ヤンソンスのウィーン・フィルニューイヤーコンサート

2012-01-01 22:03:03 | 音楽の思い出

新年あけましておめでとうございます。

挨拶が遅れましたのは、ウィーン・フィルの

ニューイヤーコンサートの生中継を聴いてから

初ブログを書こうと思っていたからです。

今年の指揮者はマリス・ヤンソンスで6年前も

指揮していて、とっても楽しい演奏を展開していた記憶があり、

実はとても期待していました。その期待どおり、6年前よりも

さらに楽しい演出が繰り広げられ、この10年で最も

エンターテイメント性の高い演奏だったと感じています。

新年のお祝いだから、これくらい楽しいクラシック演奏があっていいと思います。

もちろん、演奏自体も素晴らしかった上での話です。

ヤンソンスというマエストロは、実にサービス精神旺盛な

エンターテイメントの才能も溢れた人だと感心して見ていました。

昨年のヴェルダーメストのような冷静で大人のタクト(オケとの信頼感

で成り立っていた安心感)も良かったですが、ヤンソンスの激しくもあり

楽しくもある、音にメリハリとコントラストを十分に取り入れようと意図した

タクト振りは、見ていても楽しいものでした。

彼は、オランダのコンセルトへボウという人気のオケの常任指揮者ですが、

ウィーン・フィルのニューイヤーコンサートに限っては、とても楽しい

コンサートを 作ってくれているのかもしれません。

- 演習課題 1 -
ニューイヤーコンサートの文章によると、ヤンソンスが常任指揮者を務めているオーケストラはどこですか。
- 演習課題 2 -
ニューイヤーコンサートの文章のうち、「今年の指揮者はマリス・ヤンソンスで6年前も」を含む箇所から「もちろん、演奏自体も素晴らしかった上での話です。」までを一字一句変えずに書き写してください。

- 元データ -
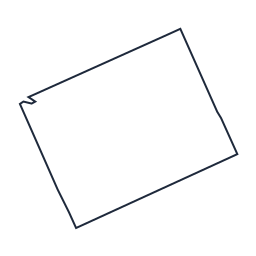 Henry, Missouri, United States of America (Robinson projection), rotated 154°
{"feature_id": "52423323B86043249608215", "entity_name": "Henry", "entity_type": "district", "adm_level": 2, "iso_a3": "USA", "parent_name": "United States of America", "parent_adm1": "Missouri", "projection": "robinson", "projection_center": [-93.766, 38.384], "detail": "fine", "context": "isolated", "style": "outline", "palette": "slate", "viewbox_px": 256, "rotation_deg": 154, "n_neighbors": 0, "source": "geoboundaries", "source_scale": "gbopen_adm2", "svg_char_len": 347}
<svg xmlns="http://www.w3.org/2000/svg" viewBox="0 0 256 256"><g transform="rotate(154 128 128)"><path d="M40.7,103.5L40.1,120.7L37.5,194.2L45.6,194.4L203.9,199.4L199.8,192.4L203.9,192.2L210.4,197.6L214.6,197.0L216.3,152.3L218.2,103.6L218.0,78.0L218.5,60.9L41.2,56.6L40.0,96.1L40.7,103.5Z" fill="none" stroke="#1e293b" stroke-width="2"/></g></svg>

- 出力 1 -
オランダのコンセルトへボウです。

- 出力 2 -
今年の指揮者はマリス・ヤンソンスで6年前も

指揮していて、とっても楽しい演奏を展開していた記憶があり、

実はとても期待していました。その期待どおり、6年前よりも

さらに楽しい演出が繰り広げられ、この10年で最も

エンターテイメント性の高い演奏だったと感じています。

新年のお祝いだから、これくらい楽しいクラシック演奏があっていいと思います。

もちろん、演奏自体も素晴らしかった上での話です。